One use case for this would be multi-exponential decay fitting, I'm talking about functions of the type
$ \displaystyle f(t)=\sum_i^N a_i \cdot e^{-t/\tau_i} $
It would be awesome to have a fit algorithm that basically performs a mono-exponential fit, but instead of returning the $a_{Fit}$ and $\tau_{Fit}$ that minimize the sum of the squares of the residuals, it could return a pair of lifetime and amplitude that is actually present in the multi-exponential decay, for example $a_1$ and $\tau_1$.
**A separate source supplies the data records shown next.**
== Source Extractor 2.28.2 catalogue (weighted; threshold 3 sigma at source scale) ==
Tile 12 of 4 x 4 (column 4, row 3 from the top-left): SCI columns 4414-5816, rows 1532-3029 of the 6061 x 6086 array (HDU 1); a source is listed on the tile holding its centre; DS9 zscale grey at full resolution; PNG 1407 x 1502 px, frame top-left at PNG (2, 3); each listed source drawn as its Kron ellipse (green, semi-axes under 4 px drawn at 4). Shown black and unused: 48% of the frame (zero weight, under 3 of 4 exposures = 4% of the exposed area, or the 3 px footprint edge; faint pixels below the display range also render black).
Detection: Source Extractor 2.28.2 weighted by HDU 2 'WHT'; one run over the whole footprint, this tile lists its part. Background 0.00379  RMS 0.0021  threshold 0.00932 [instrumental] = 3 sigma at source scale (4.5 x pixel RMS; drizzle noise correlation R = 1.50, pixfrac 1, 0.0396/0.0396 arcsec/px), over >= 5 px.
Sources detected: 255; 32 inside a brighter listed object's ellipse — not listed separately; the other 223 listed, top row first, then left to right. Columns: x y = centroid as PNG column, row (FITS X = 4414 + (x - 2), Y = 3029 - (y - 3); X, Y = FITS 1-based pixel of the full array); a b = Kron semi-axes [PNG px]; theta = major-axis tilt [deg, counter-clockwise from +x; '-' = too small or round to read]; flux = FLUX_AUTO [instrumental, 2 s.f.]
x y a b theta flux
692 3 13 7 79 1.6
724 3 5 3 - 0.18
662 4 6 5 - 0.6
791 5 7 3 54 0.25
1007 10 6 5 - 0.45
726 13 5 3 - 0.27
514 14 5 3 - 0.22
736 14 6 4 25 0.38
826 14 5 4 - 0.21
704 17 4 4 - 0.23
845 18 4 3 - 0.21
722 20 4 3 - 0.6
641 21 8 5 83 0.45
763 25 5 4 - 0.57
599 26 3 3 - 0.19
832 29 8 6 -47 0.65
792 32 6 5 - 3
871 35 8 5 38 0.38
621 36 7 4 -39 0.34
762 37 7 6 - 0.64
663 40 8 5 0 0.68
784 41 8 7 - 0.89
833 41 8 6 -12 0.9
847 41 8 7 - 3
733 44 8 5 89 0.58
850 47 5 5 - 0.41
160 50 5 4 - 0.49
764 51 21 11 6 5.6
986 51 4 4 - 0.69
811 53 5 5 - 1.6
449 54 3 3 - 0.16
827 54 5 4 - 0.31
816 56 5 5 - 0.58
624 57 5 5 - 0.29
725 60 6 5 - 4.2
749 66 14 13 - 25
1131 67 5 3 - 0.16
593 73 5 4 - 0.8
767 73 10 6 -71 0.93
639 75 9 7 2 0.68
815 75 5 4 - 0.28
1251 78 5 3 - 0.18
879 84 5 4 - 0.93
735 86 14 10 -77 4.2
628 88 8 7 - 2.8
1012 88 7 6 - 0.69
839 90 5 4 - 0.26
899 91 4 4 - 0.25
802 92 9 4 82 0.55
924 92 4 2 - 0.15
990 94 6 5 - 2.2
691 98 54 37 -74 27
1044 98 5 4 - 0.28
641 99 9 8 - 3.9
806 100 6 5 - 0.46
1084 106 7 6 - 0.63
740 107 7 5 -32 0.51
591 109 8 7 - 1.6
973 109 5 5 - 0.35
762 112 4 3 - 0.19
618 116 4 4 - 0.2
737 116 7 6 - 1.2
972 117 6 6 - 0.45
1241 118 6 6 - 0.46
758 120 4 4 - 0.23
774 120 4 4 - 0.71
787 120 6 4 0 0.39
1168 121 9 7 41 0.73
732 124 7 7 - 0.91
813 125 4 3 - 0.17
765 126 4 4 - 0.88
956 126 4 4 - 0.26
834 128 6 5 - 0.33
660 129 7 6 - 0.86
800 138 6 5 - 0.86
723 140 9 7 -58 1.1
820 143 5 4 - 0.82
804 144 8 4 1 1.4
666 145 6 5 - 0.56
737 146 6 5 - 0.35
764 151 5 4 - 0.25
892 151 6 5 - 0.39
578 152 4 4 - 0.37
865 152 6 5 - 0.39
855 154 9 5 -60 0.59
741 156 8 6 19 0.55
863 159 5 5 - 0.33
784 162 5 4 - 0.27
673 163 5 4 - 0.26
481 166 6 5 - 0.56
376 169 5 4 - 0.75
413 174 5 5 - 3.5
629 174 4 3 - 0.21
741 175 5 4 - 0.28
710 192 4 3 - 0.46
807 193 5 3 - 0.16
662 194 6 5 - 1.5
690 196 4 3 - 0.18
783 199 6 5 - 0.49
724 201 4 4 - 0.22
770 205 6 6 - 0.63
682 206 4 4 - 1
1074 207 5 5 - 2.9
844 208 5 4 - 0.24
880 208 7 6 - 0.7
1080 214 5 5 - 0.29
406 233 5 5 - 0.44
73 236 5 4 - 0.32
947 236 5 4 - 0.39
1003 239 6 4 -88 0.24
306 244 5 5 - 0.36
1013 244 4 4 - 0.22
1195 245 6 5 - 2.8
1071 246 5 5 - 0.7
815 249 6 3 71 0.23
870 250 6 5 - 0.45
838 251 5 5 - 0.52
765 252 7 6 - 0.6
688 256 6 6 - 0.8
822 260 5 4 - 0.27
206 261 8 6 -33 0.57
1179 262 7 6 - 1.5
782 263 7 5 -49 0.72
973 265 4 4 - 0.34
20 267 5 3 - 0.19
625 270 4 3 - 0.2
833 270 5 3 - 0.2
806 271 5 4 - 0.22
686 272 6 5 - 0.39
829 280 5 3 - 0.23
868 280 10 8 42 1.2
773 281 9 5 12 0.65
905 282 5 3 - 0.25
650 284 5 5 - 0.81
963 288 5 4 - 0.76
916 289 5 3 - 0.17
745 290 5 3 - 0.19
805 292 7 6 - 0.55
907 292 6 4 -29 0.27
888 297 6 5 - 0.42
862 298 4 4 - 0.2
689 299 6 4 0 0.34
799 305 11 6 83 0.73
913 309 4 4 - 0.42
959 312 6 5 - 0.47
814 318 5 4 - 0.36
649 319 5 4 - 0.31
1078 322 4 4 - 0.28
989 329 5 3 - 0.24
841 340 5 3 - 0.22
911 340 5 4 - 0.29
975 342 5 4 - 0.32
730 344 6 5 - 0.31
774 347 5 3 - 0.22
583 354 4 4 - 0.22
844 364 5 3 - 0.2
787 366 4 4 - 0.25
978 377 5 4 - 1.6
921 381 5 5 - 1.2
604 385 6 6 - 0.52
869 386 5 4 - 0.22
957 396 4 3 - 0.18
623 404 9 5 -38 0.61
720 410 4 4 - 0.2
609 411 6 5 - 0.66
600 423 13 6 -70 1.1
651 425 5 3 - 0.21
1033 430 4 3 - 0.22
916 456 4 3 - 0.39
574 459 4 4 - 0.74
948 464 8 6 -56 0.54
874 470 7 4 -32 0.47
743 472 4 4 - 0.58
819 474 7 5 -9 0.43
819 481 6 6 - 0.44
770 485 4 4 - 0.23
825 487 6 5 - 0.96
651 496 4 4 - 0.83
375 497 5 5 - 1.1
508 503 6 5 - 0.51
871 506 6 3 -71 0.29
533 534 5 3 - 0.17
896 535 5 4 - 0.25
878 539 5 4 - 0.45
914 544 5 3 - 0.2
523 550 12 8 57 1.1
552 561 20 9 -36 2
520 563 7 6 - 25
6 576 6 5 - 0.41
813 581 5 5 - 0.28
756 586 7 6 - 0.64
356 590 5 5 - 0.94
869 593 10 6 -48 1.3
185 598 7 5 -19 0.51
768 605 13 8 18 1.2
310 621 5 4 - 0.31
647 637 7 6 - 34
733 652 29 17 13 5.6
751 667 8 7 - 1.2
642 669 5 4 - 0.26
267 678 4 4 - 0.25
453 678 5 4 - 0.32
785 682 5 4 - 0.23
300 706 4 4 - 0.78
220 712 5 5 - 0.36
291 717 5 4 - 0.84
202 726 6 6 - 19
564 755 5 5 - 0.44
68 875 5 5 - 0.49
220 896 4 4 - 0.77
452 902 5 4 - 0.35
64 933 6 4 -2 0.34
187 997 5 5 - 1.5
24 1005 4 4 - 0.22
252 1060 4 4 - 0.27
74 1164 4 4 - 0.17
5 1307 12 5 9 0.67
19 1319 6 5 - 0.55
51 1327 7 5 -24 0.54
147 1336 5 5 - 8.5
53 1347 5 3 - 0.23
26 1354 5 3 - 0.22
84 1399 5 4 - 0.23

One very rudimentary idea on how one could go about such an algorithm would be to try and minimize the sum a step function of the residuals:
$$ r_i=y_i-f(x_i,\beta) \\ s_i=\left\{ \begin{array}{lr} 0 & r_i < R\\ 1 & r_i\geq R \end{array} \right. \\ \displaystyle S=\sum_i^Ns_i $$ Where $S$ is the sum to be minimized, $s_i$ is the step function at the point $x_i$, $r_i$ are the residuals, $(x_i,y_i)$ the data pairs, $f$ the fit function and $\beta$ its parameters. Minimizing this sum would lead to a fit algorithm that tries to get as many points fit to the accuracy provided by $R$ (in the step function) as possible. Now this is just something I came up with quickly to explain what sort of algorithm I'm looking for. Does something like that exist?